Prof. Hume was one of the first faculty members at the University of Toronto to work with the FERUT computer (Canada’s 1st electronic computer). This work led to the development of some of the earliest software world wide including TRANSCODE, a forerunner to modern computer programming language. Prof. Hume co-authored with R.C. Holt nine textbooks on programming language used by high school and university students throughout Canada. Other areas on which he has written papers include, batch scheduling, data security, software engineering, and computer systems analysis. Throughout his career, he has played an active role in professional organizations that promote computer research such as the Canadian Information Processing Society (CIPS), the Association of Computing Machinery (ACM) and the International Federation of Information Processing (IFIP).

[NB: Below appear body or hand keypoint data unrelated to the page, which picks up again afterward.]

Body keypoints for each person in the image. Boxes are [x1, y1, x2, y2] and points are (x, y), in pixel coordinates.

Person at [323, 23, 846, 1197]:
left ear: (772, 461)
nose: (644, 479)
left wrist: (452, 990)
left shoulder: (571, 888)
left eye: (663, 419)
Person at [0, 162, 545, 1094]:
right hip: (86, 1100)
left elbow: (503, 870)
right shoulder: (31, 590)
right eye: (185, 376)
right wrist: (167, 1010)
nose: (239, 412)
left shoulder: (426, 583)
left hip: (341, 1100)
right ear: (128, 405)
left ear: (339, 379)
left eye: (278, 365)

Prof. Hume is equally well known for his role in physics education through his partnership with Prof. Donald Ivey of the Department of Physics. Together they were pioneers in Canadian educational television, writing and performing in over 70 television programmes and four films on physics between 1958 and 1966. Many of these programmes were for the CBC’s programme “The Nature of Things” and both men have been internationally recognized for their work. Awards include two Ohio State Awards each for best television program in Natural and Physical Sciences (1962), a silver medal for the film Random Events from the Scientific Institute in Rome and the prestigious Edison Award for best science education film of 1962 for Frames of Reference, now considered a classic in its genre.

Aside from his, professional work, Prof. Hume has been an active member of the Arts and Letters Club of Toronto where he helped produce the Spring Review.

He died at his home in Toronto with his family at his side on May 9, 2013 at the age of 90. He is survived by his wife Patricia.